ヒメギフチョウ |
まだ、真っ白な雪をかぶり、堂々とした山容がまぶしいほどだった。
右手に燕岳、左に蝶が岳、北アルプスの山並みがそろっている。
駅前にAさんが待っていてくれた。
3日前、「ヒメギフチョウが出始めましたよ」というご連絡をくれ、きょう
は案内をかって出てくれたのだ。
沢沿いの駐車場に車を止め、そこから20分ほど山道を歩くと、そこ
はヒメギフチョウの発生地だった。斜面にカタクリが咲き乱れている。
しばらく待っていると、ヒメギフチョウがやって来て、カタクリの花の蜜
を吸い出した。
自然界の中でこんなにも美しい春の情景はあるだろうか。
しばらく見ていると、一頭のヒメギフチョウの姿が目に入った。
動きがどうもおかしい。
カタクリの花にしがみついている姿を観察すると、右の翅が縮れて
固まっていた。

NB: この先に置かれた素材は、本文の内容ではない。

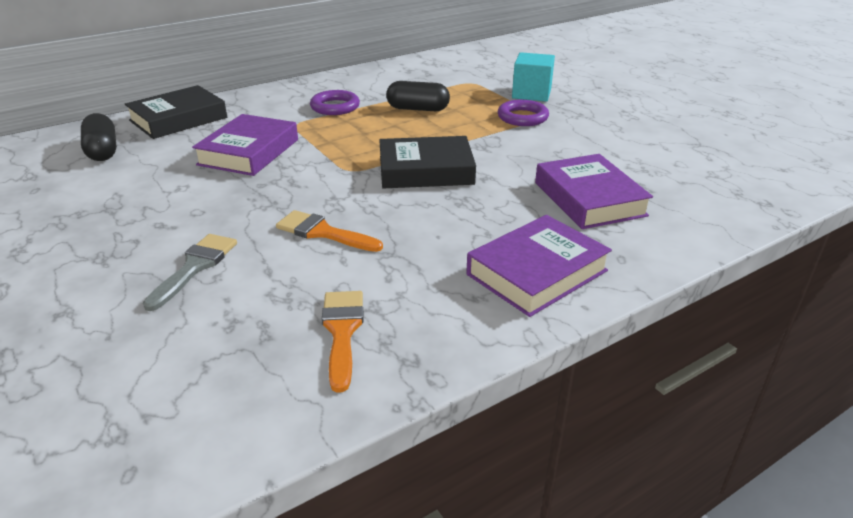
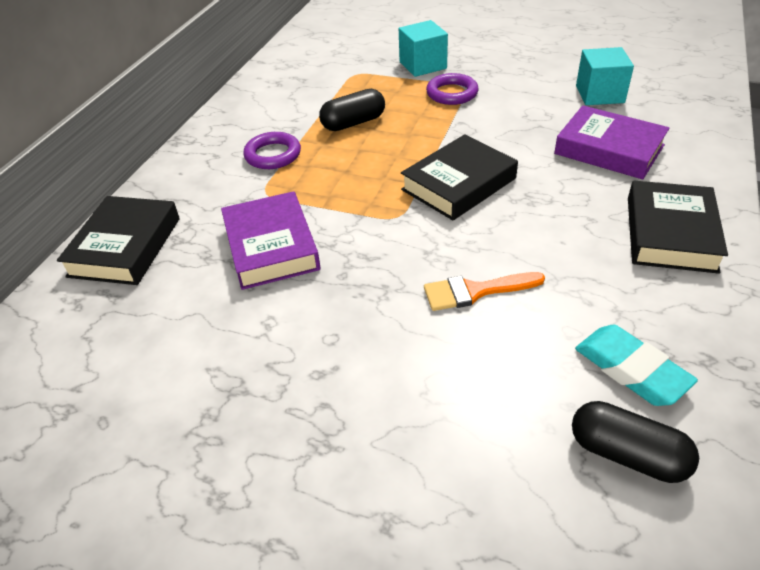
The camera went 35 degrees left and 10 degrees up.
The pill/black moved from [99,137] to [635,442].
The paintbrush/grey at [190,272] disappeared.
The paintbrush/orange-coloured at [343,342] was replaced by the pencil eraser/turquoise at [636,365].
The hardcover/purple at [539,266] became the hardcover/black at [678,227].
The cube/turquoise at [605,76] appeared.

蛹から羽化する時、何かの障害物があって翅が伸び
切らなかったのだろうか。これでは飛ぶことは出来ない。
自然の厳しさを垣間見た思いがした。
午後から別の場所に移動した。
お寺の境内が発生地になっている。
隣接した民家の庭先のシバザクラにヒメギフチョウがやって来るの
だった。
Aさんのお蔭で楽しい一日を過ごすことが出来たのだった。